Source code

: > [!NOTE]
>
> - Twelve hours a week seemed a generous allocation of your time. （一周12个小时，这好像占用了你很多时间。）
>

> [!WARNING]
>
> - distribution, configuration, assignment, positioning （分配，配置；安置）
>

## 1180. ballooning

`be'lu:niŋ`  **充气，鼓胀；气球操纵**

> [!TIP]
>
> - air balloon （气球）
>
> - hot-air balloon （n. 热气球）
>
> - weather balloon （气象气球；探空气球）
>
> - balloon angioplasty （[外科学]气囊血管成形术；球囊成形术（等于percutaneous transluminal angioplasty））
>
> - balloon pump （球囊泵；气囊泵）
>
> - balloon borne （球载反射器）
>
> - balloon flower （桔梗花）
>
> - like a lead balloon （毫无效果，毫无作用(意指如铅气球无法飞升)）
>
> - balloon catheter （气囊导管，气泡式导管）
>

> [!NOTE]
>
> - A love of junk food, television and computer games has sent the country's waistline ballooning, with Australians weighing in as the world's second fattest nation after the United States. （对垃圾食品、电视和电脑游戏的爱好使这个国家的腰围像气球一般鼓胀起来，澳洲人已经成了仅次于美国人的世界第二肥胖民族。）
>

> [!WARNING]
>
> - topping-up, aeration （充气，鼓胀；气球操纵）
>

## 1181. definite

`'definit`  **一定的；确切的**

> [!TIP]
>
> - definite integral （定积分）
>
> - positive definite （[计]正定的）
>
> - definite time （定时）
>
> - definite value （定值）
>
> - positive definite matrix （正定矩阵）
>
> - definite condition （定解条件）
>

Task to carry out:
All lines in the listing above from the line containing "assignment, positioning （分配，配置；安置）" to the line containing "## 1181. definite", inclusive, should be retyped exactly; no other lines should appear.

Reply:
> - distribution, configuration, assignment, positioning （分配，配置；安置）
>

## 1180. ballooning

`be'lu:niŋ`  **充气，鼓胀；气球操纵**

> [!TIP]
>
> - air balloon （气球）
>
> - hot-air balloon （n. 热气球）
>
> - weather balloon （气象气球；探空气球）
>
> - balloon angioplasty （[外科学]气囊血管成形术；球囊成形术（等于percutaneous transluminal angioplasty））
>
> - balloon pump （球囊泵；气囊泵）
>
> - balloon borne （球载反射器）
>
> - balloon flower （桔梗花）
>
> - like a lead balloon （毫无效果，毫无作用(意指如铅气球无法飞升)）
>
> - balloon catheter （气囊导管，气泡式导管）
>

> [!NOTE]
>
> - A love of junk food, television and computer games has sent the country's waistline ballooning, with Australians weighing in as the world's second fattest nation after the United States. （对垃圾食品、电视和电脑游戏的爱好使这个国家的腰围像气球一般鼓胀起来，澳洲人已经成了仅次于美国人的世界第二肥胖民族。）
>

> [!WARNING]
>
> - topping-up, aeration （充气，鼓胀；气球操纵）
>

## 1181. definite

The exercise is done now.